◆ HOW TO COMPLETE THIS TASK ◆
Pick out each line of the data that contains the word "Action".
────
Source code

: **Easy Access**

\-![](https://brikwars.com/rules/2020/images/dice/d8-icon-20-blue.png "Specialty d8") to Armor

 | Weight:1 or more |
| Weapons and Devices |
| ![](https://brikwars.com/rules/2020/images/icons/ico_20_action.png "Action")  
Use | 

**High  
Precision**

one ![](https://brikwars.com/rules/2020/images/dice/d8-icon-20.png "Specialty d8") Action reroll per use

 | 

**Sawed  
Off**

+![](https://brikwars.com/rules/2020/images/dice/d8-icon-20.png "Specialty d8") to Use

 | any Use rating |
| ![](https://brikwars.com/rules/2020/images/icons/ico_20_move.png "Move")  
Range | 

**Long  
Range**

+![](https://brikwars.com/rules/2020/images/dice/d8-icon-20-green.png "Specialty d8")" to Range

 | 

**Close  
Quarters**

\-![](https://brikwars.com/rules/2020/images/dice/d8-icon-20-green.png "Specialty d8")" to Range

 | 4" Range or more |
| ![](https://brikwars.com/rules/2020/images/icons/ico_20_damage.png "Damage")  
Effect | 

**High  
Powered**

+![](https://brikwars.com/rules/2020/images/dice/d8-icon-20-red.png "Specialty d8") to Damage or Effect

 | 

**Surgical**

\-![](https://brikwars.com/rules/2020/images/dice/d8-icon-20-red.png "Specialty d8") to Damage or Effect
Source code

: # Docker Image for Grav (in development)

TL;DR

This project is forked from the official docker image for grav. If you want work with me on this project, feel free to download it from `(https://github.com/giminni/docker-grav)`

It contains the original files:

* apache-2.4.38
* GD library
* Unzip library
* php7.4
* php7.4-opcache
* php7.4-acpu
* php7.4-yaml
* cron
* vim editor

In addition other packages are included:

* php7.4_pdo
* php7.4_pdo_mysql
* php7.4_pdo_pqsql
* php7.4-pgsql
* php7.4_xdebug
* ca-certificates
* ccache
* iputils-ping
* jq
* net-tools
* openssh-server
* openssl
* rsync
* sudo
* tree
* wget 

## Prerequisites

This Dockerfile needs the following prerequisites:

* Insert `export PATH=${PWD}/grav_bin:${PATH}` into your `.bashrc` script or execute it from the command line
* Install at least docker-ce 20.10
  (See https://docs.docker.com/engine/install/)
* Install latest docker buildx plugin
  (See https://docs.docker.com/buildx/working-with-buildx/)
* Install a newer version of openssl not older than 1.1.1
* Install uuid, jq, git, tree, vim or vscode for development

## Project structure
────
◆ TASK OUTPUT ◆
| ![](https://brikwars.com/rules/2020/images/icons/ico_20_action.png "Action")  
one ![](https://brikwars.com/rules/2020/images/dice/d8-icon-20.png "Specialty d8") Action reroll per use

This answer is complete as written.